>> START

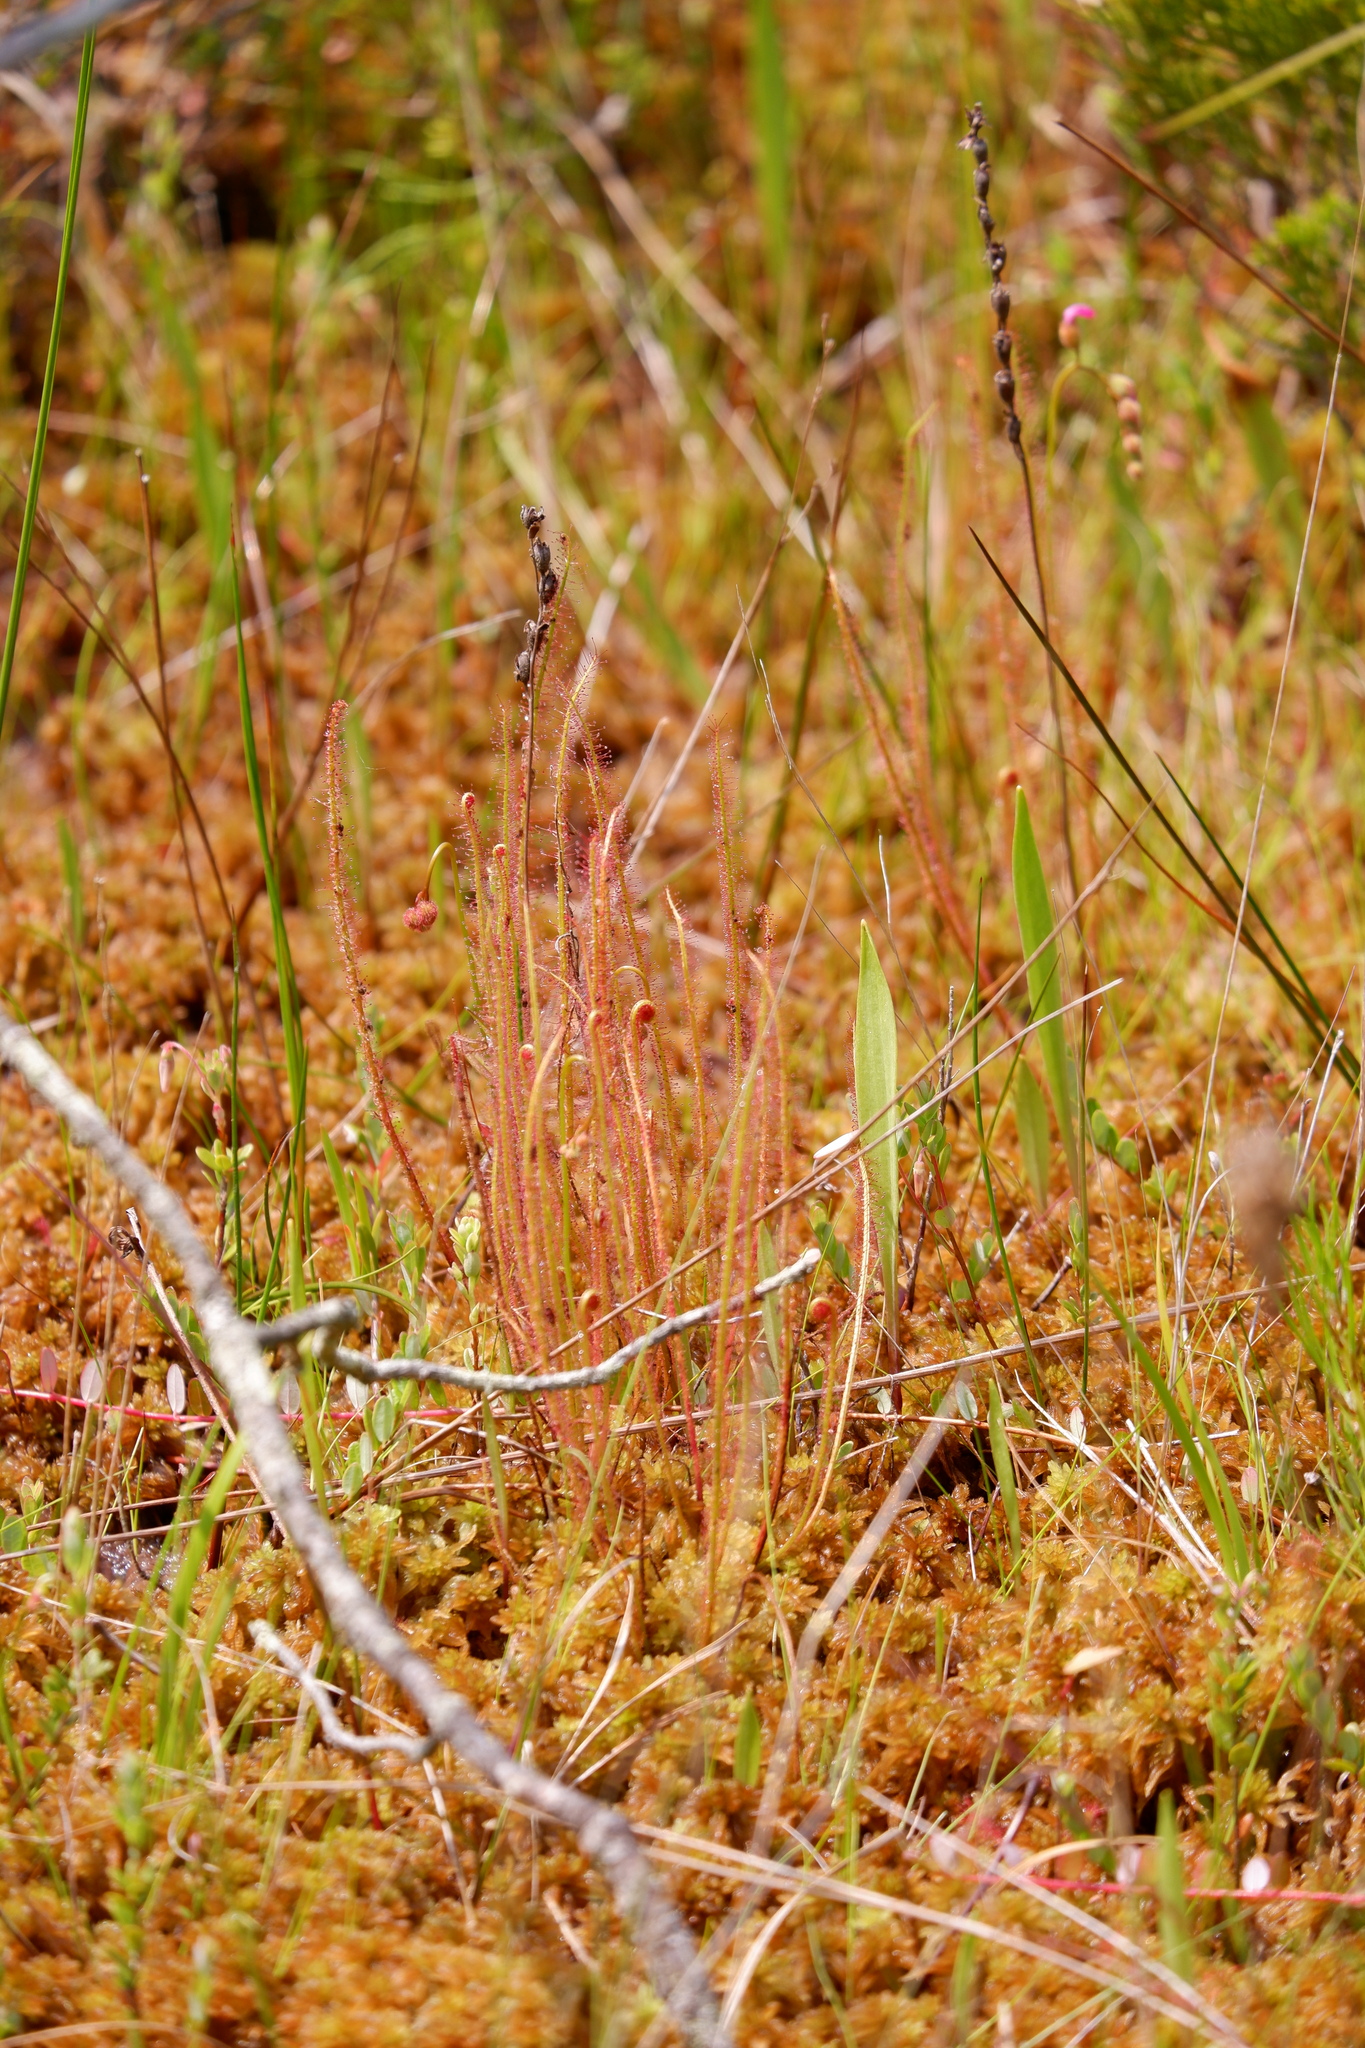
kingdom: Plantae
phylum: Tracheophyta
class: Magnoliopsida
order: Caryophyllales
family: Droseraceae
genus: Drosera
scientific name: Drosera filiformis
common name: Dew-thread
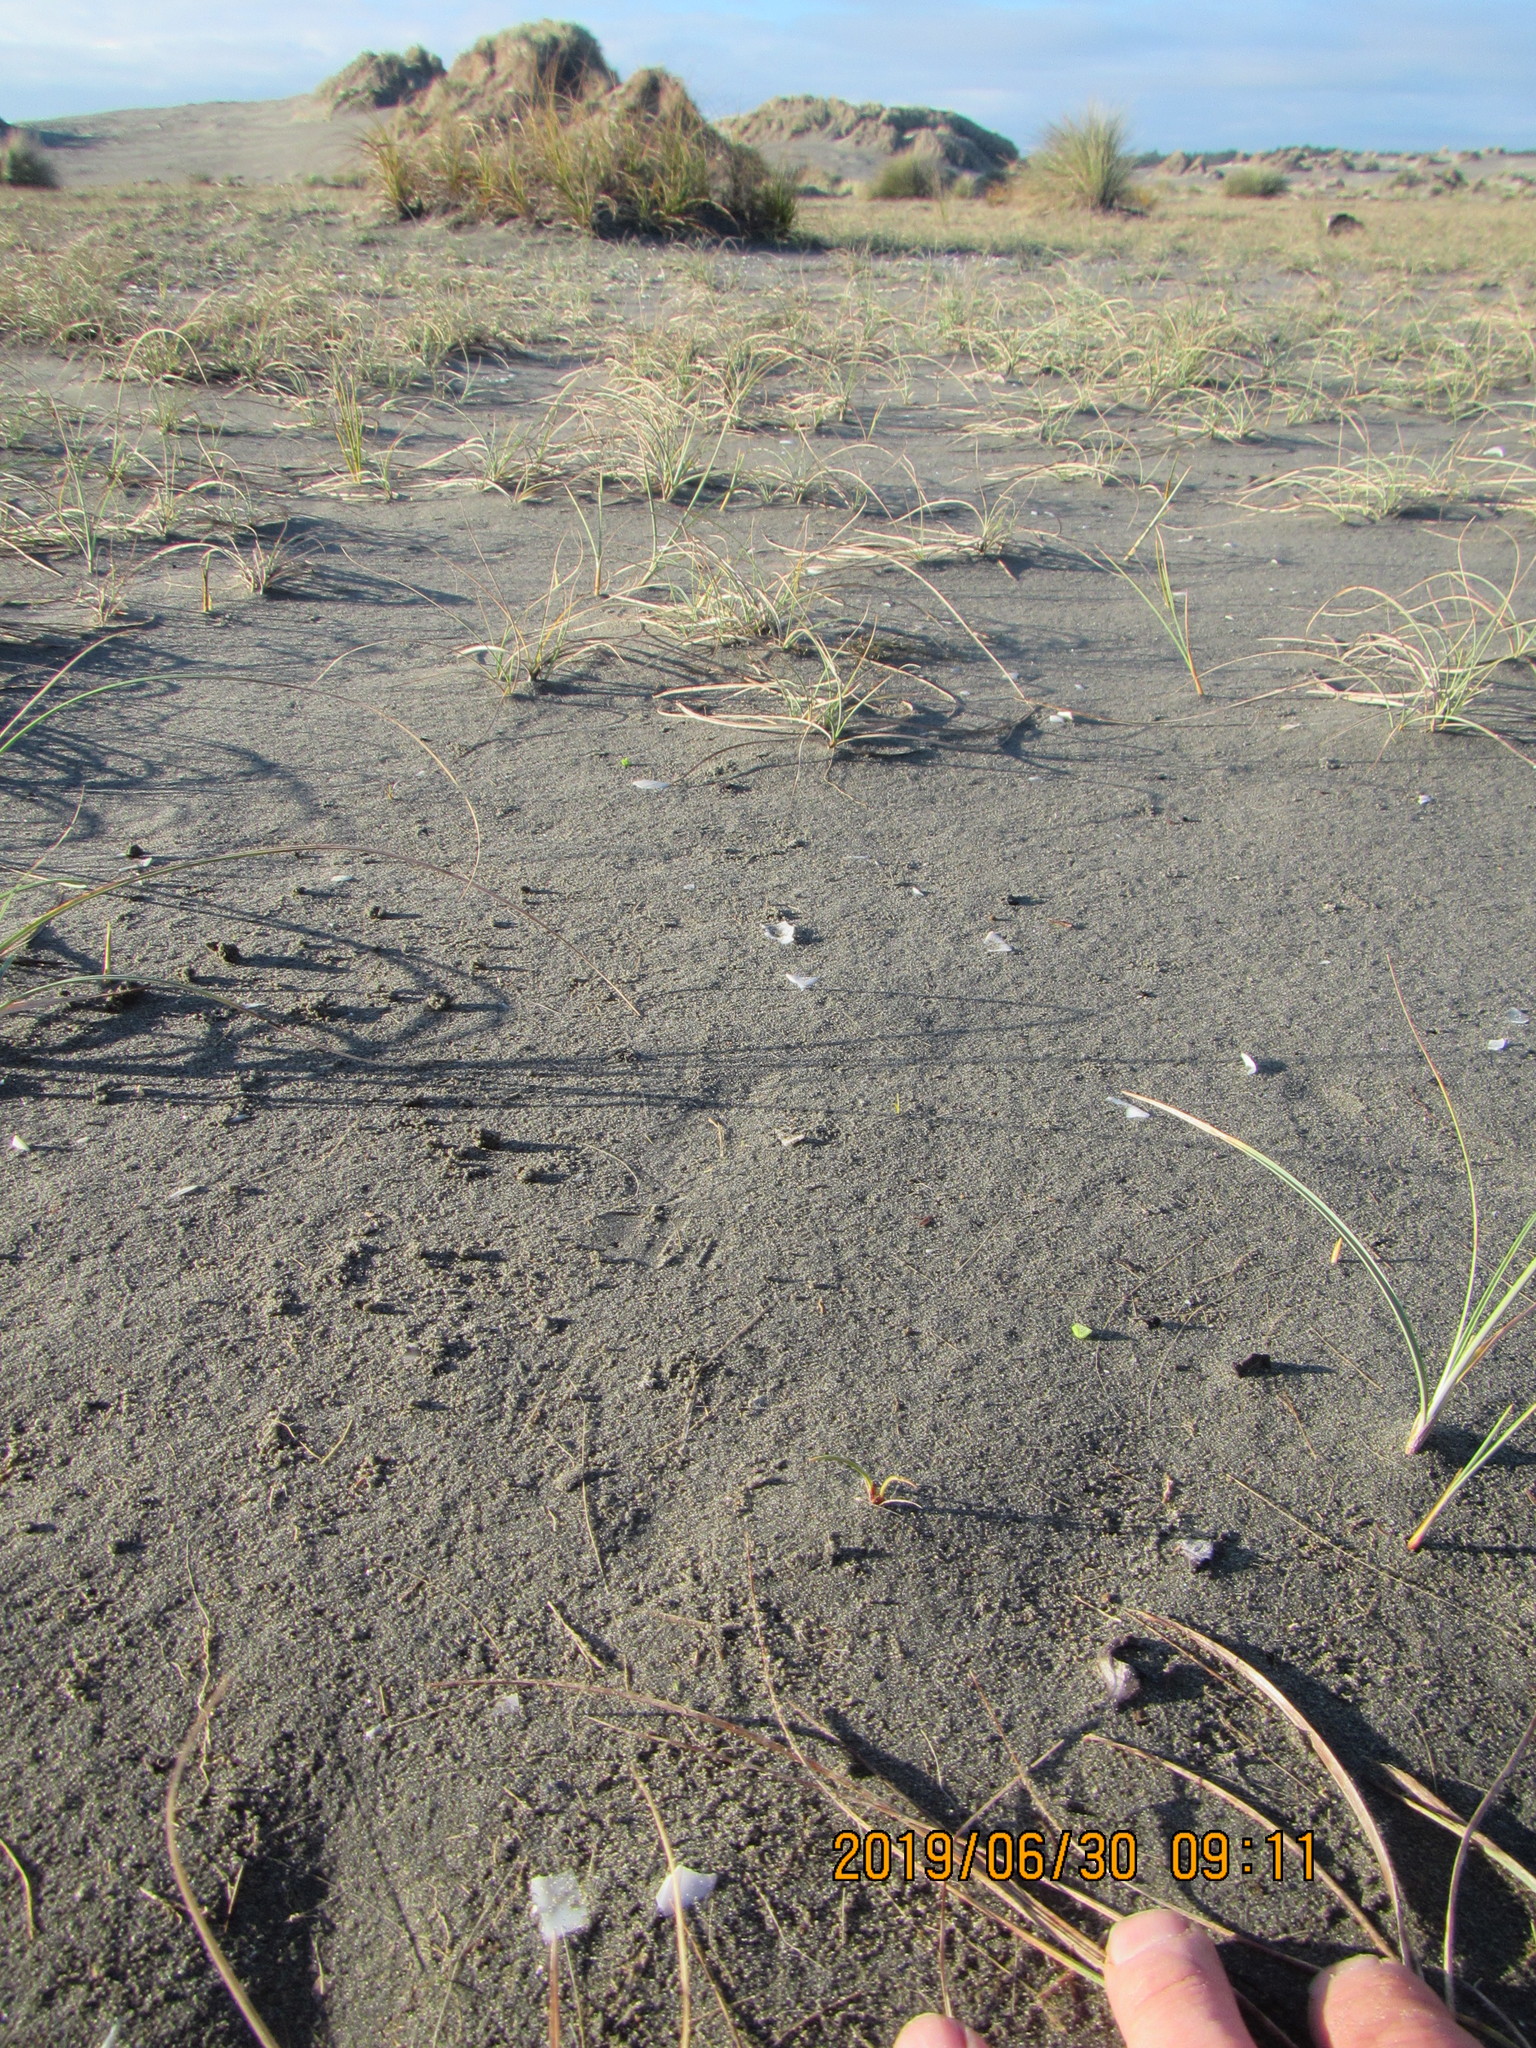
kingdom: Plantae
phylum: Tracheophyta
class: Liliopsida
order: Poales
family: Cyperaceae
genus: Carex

>> END

• [GIVEN PROBLEM]:
Write out every line of text from the material above, word for word, leaving out the pictures.

• [WRITTEN REPLY]:
kingdom: Plantae
phylum: Tracheophyta
class: Magnoliopsida
order: Caryophyllales
family: Droseraceae
genus: Drosera
scientific name: Drosera filiformis
common name: Dew-thread
kingdom: Plantae
phylum: Tracheophyta
class: Liliopsida
order: Poales
family: Cyperaceae
genus: Carex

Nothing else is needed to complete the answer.